Here are the four Solitos that came yesterday.

Tan linen from Tip Top:



This is unusual. There is the little touch of lining at the shoulder but none in the sleeves:



All the other jackets have regular sleeve lining.



Minnis 7/8 fresco, second lightest gray. It looks ligher than that pic.



This is tan Lesser Tropical. You can see the faint pic around the pocket outline in this picture. Luigi said that on a lined coat he would have tacked the pocket to the lining but as this is unlined he had to do it this way. Actually, I have stuff from other tailors with flap pockets and they just let the pocket sort of dangle so this is either unique to Italy, Naples, or Solito. Anyway, I have never seen it before.



Same coat; I can already hear the critiques of this pic and OMG!! how bad that coat fits!!!



Hard as nails 10 (or so) ounce B&W nailhead fresco from Tip Top; this cloth is freakin' awesome:

post #2 of 144
Yay! Great post. Need a closeup photo of that gray nailhead fresco. Woodhouse?
post #3 of 144
The shirt is perfect with the fresco IMO.
post #4 of 144
..
post #5 of 144
The top linen coat, is it a bit uncomfortable when you wear long sleeve shirts inside? Too much friction? Did you specify to be made as such?

The tan tropical: the flap pocket details, I think it is quite typical in Naples. I have seen that detail on some RTW Borrelli and Attolini half lined jackets. Charming detail for the summer.
post #6 of 144
The lapel rolls seem to start just below the top button almost making them seem like a 3 roll 2.75. Is that his default or your request? Also, how many fittings for each garment? PS - they all look great.
post #7 of 144
Would you please show the details of the double stitching on the linen coat if it is not too much to ask?
post #8 of 144
I like what I see but can someone please go to Manton's house and take proper pictures for him?
post #9 of 144
If anyone can pull of a 3-button, it's Manton. All us average height people have to stick with 2 and 3-roll-2's.

• EXTRACTED ENTRIES:
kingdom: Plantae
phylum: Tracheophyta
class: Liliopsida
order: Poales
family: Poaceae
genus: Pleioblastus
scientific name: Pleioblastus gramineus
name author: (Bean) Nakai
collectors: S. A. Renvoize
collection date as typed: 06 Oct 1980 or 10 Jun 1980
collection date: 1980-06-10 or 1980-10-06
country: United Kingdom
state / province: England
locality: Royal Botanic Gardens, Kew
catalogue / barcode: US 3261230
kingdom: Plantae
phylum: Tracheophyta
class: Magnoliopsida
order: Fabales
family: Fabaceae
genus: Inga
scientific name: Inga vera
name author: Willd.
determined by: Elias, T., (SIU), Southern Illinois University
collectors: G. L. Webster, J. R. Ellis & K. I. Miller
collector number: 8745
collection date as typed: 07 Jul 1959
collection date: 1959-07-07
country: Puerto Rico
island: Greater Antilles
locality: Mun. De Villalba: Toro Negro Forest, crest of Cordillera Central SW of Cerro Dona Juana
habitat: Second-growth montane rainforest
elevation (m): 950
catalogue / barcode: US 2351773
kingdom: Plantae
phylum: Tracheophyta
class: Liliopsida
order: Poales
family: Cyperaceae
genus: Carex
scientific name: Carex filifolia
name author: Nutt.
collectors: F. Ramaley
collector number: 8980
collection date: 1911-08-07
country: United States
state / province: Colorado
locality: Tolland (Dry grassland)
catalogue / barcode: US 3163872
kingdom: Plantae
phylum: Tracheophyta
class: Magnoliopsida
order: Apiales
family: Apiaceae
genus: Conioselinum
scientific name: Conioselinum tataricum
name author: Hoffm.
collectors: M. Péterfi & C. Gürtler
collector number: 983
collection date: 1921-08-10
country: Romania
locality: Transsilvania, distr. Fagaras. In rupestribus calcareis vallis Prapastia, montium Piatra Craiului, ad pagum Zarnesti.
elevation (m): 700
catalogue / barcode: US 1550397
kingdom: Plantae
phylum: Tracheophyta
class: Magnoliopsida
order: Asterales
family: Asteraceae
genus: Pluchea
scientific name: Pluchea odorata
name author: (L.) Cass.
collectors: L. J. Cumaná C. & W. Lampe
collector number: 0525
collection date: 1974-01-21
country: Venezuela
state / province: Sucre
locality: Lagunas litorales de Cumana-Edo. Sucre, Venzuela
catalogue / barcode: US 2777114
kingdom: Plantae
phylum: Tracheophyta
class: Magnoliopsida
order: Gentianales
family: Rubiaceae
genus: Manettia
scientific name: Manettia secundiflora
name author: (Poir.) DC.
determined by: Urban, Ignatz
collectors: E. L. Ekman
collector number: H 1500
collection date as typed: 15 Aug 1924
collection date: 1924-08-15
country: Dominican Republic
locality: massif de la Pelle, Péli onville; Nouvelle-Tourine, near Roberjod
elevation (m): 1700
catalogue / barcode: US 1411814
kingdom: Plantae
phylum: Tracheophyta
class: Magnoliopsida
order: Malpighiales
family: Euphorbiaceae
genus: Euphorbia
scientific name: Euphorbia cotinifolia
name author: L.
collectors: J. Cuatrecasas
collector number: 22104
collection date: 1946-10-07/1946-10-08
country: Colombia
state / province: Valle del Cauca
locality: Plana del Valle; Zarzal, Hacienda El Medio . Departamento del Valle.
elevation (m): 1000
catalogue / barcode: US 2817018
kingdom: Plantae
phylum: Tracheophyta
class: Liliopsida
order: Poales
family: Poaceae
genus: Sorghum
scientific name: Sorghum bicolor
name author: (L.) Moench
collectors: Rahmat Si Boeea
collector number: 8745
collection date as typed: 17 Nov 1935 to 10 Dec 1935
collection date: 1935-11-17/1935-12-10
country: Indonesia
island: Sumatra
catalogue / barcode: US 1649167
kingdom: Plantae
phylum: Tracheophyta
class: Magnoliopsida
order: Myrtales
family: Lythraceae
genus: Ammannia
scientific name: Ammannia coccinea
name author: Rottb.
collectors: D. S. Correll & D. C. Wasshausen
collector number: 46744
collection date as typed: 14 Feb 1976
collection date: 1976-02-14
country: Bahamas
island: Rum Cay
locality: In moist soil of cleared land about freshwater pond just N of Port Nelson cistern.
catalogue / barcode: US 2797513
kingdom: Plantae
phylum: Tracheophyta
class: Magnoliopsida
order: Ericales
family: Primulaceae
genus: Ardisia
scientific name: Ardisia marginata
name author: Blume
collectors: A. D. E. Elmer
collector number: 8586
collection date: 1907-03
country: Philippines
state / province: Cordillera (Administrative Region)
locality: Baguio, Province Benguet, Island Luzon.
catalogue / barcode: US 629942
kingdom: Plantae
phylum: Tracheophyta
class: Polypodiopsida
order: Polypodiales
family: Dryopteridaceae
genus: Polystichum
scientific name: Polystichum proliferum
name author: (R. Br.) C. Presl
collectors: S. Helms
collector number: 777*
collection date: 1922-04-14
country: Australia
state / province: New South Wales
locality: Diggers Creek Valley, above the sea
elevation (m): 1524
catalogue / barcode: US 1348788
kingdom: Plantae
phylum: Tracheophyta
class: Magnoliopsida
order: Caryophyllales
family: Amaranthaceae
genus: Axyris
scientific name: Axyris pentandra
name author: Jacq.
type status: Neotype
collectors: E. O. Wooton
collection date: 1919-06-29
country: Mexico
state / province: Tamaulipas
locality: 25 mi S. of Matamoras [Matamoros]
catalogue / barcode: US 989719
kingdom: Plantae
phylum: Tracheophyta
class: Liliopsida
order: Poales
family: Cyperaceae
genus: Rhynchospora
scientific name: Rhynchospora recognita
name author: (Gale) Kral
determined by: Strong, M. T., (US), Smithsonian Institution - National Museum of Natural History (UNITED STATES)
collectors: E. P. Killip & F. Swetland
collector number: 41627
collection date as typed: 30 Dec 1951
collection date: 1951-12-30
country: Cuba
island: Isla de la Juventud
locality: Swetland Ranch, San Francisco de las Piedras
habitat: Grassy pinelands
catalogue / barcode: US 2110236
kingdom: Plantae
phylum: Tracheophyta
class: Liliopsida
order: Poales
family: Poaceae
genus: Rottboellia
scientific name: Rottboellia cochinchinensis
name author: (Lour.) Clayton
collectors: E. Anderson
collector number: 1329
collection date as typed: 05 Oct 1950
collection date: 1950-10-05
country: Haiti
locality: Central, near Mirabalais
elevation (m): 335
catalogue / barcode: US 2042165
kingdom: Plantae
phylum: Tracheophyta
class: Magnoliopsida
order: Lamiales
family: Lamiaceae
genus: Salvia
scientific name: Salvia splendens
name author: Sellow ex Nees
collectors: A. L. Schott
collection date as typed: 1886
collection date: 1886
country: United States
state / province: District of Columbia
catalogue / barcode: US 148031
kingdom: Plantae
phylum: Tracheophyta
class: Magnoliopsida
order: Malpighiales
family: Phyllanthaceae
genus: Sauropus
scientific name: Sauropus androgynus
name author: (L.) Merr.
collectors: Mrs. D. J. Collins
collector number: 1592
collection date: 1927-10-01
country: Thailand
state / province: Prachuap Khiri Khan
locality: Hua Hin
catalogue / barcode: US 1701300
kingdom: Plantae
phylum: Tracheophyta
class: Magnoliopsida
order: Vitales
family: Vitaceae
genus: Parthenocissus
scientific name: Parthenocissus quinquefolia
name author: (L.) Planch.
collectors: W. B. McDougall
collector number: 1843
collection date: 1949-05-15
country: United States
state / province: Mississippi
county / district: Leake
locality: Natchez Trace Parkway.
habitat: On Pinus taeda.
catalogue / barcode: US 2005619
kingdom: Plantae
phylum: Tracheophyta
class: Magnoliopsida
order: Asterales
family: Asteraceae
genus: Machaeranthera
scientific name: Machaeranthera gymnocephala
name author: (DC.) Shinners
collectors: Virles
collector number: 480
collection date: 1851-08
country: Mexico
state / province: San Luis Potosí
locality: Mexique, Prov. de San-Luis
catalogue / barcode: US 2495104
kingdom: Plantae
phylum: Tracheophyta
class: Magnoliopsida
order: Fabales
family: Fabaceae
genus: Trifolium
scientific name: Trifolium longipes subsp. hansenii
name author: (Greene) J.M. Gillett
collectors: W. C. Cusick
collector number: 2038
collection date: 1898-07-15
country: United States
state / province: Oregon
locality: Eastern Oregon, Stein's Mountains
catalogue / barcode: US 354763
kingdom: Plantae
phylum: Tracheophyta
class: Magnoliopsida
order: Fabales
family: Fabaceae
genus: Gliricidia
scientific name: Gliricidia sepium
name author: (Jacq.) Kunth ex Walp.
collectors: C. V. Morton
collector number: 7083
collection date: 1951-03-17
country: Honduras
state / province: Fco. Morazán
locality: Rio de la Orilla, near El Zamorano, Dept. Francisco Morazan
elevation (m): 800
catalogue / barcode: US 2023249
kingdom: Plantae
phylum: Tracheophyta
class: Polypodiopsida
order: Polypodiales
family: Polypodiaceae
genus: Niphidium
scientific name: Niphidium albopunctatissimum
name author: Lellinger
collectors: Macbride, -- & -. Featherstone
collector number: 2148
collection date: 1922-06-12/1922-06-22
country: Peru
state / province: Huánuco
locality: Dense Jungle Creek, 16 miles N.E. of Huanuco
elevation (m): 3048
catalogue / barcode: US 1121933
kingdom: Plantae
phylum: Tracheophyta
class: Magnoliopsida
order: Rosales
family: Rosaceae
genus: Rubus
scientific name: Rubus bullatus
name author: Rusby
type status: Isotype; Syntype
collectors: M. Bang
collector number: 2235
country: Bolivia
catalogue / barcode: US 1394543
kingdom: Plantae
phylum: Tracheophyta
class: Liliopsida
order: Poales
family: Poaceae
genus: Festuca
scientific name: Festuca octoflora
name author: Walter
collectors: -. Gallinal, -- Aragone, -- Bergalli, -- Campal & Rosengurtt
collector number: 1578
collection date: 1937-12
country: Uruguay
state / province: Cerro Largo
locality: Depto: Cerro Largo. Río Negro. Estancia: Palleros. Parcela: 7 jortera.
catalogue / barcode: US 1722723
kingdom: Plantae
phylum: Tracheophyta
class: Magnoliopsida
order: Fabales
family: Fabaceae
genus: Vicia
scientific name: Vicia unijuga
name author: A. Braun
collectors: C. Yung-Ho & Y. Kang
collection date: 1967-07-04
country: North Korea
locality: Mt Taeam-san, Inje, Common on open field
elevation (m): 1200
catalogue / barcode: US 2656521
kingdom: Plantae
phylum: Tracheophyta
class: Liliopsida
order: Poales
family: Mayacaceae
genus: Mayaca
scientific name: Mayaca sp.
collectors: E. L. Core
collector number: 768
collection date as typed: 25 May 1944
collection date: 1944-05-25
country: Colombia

• SET TASK 1:
In the forum thread about the Solito jackets, what did Luigi say he would have done with the pocket on a lined coat?
• SET TASK 2:
Carry on the forum thread about the Solito jackets, starting after its final post.

• RESPONSE 1:
He would have tacked the pocket to the lining.

• RESPONSE 2:
They look good, but I agree with TRINI, needs less grainy pics.
post #10 of 144
All looks good, Manton.
post #11 of 144
Thread Starter 
Quote:
Originally Posted by Slewfoot View Post
Yay! Great post. Need a closeup photo of that gray nailhead fresco. Woodhouse?
I can make it closer but it will really fill the screen.
post #12 of 144
Thread Starter 
Quote:
Originally Posted by Slewfoot View Post
The lapel rolls seem to start just below the top button almost making them seem like a 3 roll 2.75. Is that his default or your request?

Also, how many fittings for each garment?

PS - they all look great.

One fitting each though the left sleeves on the tan wool and minnis fresco were short and had to be dropped from the top or recut, I don't know which.

Actually, my first SB from him rolls to the middle, I did not ask for any change but all six of these are like this. I actually prefer a lower roll but I know from experience that these will soften over time and the roll will fall.
post #13 of 144
Great stuff, love the shape of the patch pockets.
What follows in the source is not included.